Text:

# TiVo Wireless USB Adapter on a PC



## Joe Siegler (May 10, 2000)

Due to rearrangement of hardware in my house, I no longer am using a TiVo USB adapter (AG0100). 

I'm wondering if this thing can be used on a PC. I tried plugging it in, found no drivers, either locally or on Windows Update. Not surprised by that, but I was curious if it's possible to use it as a wireless adapter for a PC.


----------



## pdonoghu (Mar 6, 2003)

As you found out, there are no drivers, so no, it won't work. The Tivo adapter is a special wireless adapter with additional circuitry to off load signal processing from the Tivo's anemic CPU. It will only work on a Tivo. You could sell it, and get one that will work with your PC.


----------



## Da Goon (Oct 22, 2006)

Have a look around on sourceforge.net. Some one cooked up some drivers a while back and posted the code there. Never tried it personally.


----------



## mikewilkinson1 (Oct 20, 2009)

Nice idea for providing us information about sourceforge.net. Would you mind to let us know more about this? Thanks!


----------



## net114 (Dec 29, 2000)

mikewilkinson1 said:


> Nice idea for providing us information about sourceforge.net. Would you mind to let us know more about this? Thanks!


Just search that site or google it, if its there you'll find it.


----------



## ceyko (Jan 1, 2009)

So, I only have 2 posts and it won't let me post a link. If you google "sourceforge tivo driver" you'll see it.


----------



## Enrique (May 15, 2006)

ceyko said:


> So, I only have 2 posts and it won't let me post a link. If you google "sourceforge tivo driver" you'll see it.


http://sourceforge.net/projects/tivousbwifi/


----------



## pdonoghu (Mar 6, 2003)

From the sourceforge.net site:
"Currently, the linux device driver provides a non-encrypted link to the access point, supporting a core subset of the wireless extensions. The windows device driver only supports firmware download at this time. The device drivers have not yet been released."

I would take this to mean that you can get an unencrypted basic link with a Linux system and that there is no usable driver for a Windows PC. Since the last update is over 2 years old, I assume no one carried the project any further.


----------

Check your understanding:
[a] In the thread about using the TiVo wireless adapter on a PC, what model number is given for the adapter?
[b] Retype the thread from "# TiVo Wireless" up to and including "USB adapter (AG0100).".

Given entries:
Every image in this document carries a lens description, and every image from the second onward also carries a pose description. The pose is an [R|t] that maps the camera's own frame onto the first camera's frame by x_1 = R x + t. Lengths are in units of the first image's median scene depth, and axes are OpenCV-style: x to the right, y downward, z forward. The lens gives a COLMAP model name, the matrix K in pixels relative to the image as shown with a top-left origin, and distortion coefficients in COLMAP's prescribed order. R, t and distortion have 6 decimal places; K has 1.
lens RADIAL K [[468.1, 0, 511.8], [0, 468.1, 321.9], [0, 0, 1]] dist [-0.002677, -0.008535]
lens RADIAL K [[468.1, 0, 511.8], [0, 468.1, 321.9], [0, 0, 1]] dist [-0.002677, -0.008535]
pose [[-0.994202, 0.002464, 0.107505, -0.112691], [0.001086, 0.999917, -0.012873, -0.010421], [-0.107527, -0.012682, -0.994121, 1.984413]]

--

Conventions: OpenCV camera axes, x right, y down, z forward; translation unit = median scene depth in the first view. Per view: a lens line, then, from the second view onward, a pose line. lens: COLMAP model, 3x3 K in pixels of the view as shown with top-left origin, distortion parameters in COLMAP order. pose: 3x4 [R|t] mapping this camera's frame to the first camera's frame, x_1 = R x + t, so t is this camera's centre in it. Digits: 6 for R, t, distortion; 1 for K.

---

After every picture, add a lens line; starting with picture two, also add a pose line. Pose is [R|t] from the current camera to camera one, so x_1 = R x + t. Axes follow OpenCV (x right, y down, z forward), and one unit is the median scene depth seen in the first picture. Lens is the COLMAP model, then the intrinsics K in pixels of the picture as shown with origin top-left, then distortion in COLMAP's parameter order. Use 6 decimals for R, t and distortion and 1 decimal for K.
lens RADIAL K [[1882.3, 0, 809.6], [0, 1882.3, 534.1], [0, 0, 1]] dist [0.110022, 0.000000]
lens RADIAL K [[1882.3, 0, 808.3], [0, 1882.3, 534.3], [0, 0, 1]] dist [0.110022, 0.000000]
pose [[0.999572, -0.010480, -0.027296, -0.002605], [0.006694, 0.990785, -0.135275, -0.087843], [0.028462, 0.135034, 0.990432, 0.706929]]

Answers for the tasks:
[a] AG0100

[b]
# TiVo Wireless USB Adapter on a PC



## Joe Siegler (May 10, 2000)

Due to rearrangement of hardware in my house, I no longer am using a TiVo USB adapter (AG0100).